What you are asked to do » Print the records again, character for character.

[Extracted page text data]
══════════════════════════════
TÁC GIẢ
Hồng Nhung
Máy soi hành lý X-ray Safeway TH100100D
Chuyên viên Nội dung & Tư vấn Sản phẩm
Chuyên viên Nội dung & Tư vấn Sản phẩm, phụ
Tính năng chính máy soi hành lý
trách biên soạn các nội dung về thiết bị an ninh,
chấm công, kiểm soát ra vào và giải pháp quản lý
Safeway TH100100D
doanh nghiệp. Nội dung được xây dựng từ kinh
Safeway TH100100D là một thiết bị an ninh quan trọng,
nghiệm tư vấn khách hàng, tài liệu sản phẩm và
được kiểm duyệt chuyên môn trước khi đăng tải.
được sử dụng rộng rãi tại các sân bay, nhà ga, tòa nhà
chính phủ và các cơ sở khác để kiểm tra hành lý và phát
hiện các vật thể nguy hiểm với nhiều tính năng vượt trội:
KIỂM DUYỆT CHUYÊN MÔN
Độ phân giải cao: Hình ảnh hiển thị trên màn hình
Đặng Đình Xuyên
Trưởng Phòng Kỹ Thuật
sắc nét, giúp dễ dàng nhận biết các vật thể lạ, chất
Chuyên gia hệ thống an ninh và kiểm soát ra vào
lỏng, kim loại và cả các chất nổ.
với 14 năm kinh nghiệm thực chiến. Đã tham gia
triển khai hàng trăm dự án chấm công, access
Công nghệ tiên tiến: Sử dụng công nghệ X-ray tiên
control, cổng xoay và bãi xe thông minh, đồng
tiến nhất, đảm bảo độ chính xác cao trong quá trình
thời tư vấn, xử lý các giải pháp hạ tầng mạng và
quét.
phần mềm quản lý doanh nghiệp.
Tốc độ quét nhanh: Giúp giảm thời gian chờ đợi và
══════════════════════════════
Solution to this exercise »
TÁC GIẢ
Hồng Nhung
Máy soi hành lý X-ray Safeway TH100100D
Chuyên viên Nội dung & Tư vấn Sản phẩm
Chuyên viên Nội dung & Tư vấn Sản phẩm, phụ
Tính năng chính máy soi hành lý
trách biên soạn các nội dung về thiết bị an ninh,
chấm công, kiểm soát ra vào và giải pháp quản lý
Safeway TH100100D
doanh nghiệp. Nội dung được xây dựng từ kinh
Safeway TH100100D là một thiết bị an ninh quan trọng,
nghiệm tư vấn khách hàng, tài liệu sản phẩm và
được kiểm duyệt chuyên môn trước khi đăng tải.
được sử dụng rộng rãi tại các sân bay, nhà ga, tòa nhà
chính phủ và các cơ sở khác để kiểm tra hành lý và phát
hiện các vật thể nguy hiểm với nhiều tính năng vượt trội:
KIỂM DUYỆT CHUYÊN MÔN
Độ phân giải cao: Hình ảnh hiển thị trên màn hình
Đặng Đình Xuyên
Trưởng Phòng Kỹ Thuật
sắc nét, giúp dễ dàng nhận biết các vật thể lạ, chất
Chuyên gia hệ thống an ninh và kiểm soát ra vào
lỏng, kim loại và cả các chất nổ.
với 14 năm kinh nghiệm thực chiến. Đã tham gia
triển khai hàng trăm dự án chấm công, access
Công nghệ tiên tiến: Sử dụng công nghệ X-ray tiên
control, cổng xoay và bãi xe thông minh, đồng
tiến nhất, đảm bảo độ chính xác cao trong quá trình
thời tư vấn, xử lý các giải pháp hạ tầng mạng và
quét.
phần mềm quản lý doanh nghiệp.
Tốc độ quét nhanh: Giúp giảm thời gian chờ đợi và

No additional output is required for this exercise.